I did some reading on iddevnet and checked a few things in game.
I think Orb is right: the volume gets capped on both channels so the sound virtually moves to the center. I consider this a bug in doom, though it only appears once the assets are produced "wrong". Still it should not break the left vs. right balance.
The mechanism can be controlled globally via the s_clipVolumes cvar (works instantly without restarting anything) and locally (overriding the cvar) via the unclamped keyword in the soundshader (always wondered what this bes). Any sound that comes with this declaration will not be clipped in doom no matter what the cvar is -- this means it will be clipped by the hardware if it is too loud. :D
So, the purpose of dooms clipping is to prevent overdriving your audio hardware, some sort of "fuse" that normally should not get triggered by the assets.
Although volume refers to a decibel value (and thus defaults to 0) there seems to be a little headroom.
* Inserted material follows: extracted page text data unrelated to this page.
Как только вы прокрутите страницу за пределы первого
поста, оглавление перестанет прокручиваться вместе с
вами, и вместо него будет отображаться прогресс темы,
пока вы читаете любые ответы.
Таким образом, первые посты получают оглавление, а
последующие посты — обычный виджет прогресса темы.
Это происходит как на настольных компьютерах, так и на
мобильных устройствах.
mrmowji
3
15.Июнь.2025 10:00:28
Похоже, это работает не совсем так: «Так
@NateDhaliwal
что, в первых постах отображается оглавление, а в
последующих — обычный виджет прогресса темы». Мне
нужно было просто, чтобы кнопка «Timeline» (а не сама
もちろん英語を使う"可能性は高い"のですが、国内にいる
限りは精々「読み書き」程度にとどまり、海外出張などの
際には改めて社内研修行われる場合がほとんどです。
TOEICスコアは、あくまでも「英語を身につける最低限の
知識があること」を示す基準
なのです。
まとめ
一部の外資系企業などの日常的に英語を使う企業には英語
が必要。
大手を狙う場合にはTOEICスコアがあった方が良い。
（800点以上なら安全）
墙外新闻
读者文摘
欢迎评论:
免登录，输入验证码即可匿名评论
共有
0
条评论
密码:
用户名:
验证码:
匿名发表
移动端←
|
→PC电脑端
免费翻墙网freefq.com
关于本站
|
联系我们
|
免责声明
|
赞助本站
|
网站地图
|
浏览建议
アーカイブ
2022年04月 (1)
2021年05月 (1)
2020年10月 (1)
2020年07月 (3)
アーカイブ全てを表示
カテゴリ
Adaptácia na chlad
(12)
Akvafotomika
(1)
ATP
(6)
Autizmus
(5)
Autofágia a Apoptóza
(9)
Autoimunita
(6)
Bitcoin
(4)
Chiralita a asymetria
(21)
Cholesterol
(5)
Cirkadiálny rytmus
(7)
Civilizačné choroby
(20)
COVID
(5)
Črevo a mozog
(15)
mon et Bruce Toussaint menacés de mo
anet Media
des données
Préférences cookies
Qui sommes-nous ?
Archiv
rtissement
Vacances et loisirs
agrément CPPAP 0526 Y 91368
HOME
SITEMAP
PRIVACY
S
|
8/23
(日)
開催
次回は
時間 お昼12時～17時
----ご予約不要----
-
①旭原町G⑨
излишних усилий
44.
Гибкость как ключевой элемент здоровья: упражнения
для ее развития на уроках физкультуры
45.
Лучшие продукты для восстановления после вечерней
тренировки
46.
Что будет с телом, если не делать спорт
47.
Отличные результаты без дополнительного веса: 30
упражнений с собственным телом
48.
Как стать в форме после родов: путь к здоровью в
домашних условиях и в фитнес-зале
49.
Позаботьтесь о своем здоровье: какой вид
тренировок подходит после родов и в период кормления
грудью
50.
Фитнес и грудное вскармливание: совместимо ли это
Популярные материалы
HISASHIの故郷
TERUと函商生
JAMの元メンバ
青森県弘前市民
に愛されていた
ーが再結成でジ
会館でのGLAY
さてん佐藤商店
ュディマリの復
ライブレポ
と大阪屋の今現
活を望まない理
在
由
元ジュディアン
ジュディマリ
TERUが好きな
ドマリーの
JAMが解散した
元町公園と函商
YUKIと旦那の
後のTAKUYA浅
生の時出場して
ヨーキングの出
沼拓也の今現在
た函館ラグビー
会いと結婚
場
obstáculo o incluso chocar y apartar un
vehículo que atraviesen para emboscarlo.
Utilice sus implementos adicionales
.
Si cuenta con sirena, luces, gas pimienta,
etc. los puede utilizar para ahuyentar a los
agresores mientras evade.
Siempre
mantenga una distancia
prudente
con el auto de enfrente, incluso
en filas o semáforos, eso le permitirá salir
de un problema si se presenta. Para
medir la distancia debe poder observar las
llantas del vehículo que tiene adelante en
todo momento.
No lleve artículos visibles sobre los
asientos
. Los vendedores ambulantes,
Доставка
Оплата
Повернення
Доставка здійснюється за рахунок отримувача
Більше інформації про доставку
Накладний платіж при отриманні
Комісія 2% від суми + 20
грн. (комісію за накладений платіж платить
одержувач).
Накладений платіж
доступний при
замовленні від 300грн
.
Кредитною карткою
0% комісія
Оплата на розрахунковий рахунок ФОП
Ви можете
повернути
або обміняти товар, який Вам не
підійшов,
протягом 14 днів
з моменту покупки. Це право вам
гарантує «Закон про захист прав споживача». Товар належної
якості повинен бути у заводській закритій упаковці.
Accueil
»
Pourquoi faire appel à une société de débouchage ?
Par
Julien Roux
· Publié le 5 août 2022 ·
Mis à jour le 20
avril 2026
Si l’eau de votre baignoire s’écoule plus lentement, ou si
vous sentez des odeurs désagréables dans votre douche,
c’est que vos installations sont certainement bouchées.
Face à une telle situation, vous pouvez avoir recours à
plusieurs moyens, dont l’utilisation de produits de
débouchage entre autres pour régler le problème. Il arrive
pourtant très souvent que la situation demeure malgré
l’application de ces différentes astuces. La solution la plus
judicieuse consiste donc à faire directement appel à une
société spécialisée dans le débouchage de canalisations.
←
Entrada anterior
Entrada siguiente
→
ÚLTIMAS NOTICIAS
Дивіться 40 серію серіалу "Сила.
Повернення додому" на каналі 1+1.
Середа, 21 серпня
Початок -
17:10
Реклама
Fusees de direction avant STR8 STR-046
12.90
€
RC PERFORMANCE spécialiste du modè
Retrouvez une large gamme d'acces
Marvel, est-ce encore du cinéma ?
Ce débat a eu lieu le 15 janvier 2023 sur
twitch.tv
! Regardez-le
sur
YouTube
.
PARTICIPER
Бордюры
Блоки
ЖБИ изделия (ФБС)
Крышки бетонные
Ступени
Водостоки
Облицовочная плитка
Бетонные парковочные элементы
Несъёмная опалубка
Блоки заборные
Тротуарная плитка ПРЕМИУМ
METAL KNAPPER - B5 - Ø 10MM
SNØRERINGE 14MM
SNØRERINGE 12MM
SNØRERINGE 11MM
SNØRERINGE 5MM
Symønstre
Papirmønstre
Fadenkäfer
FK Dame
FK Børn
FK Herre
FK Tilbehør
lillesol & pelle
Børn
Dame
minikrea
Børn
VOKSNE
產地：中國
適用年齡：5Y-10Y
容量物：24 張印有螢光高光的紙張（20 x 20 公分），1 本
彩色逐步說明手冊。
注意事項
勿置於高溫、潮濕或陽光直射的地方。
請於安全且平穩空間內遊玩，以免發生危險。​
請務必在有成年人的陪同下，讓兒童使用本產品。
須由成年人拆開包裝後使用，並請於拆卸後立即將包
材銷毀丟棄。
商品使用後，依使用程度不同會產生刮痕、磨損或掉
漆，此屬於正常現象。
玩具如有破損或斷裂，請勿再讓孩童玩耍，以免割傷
There are roundabout 3400 shader declarations in vanilla doom that use the volume keyword. Positive values distribute like this:
volume / number of shader declarations
> 0 : 1441 > 5 : 430 > 10 : 83 > 15 : 54 > 20 : 8
The maximum is 30 (used 2 times). I guess the few with real high values are only rarely used in situations where it doesn't matter, like cutscenes etc.; some of the others are important for gameplay and this is what I think the headroom is meant for, so you can "lift" some of the more important sounds over the usual ambience buzz.
How much space there is I don't know. But I assume it does not work like a limiter in an audio app -- they wouldn't waste any CPU resources for audio processing when those are needed for calculating shadow volumes. So it likely does not matter how much dB your sound really is, the audio data gets treated like 0 dB plus what the shader says.
If I am right with that assumption the Pro needs some dynamic processing besides fixing in the shader. Here is a comparison shot:
There is a cvar to make sounds visible: s_drawsounds. "0" disables it, "1" shows sounds that can be heard at the moment, "2" seems to draw all sounds. This will show a box where the speaker is and label it something like this:
rock_door_loop (3/3 2/26) 9 That translates to <shader> (a/b c/d) e
Where a is the calculated distance (through doors and portals), b is the real distance (line of sight), c is minDistance, d maxDistance and e seems to be the number of the speaker.
This little tool showed me there are quite a few sounds in game that seem to work with a minDistance of 0. But when I set up a speaker in Radiant with s_minDistance 0 it shows up in game with minDistance 20, independent of the other factors (vol., maxdist.).
My map file looks fine in a text editor, so it must be (again) doom's fault: minDistance 0 works, s_minDistance 0 gets "converted" to 20.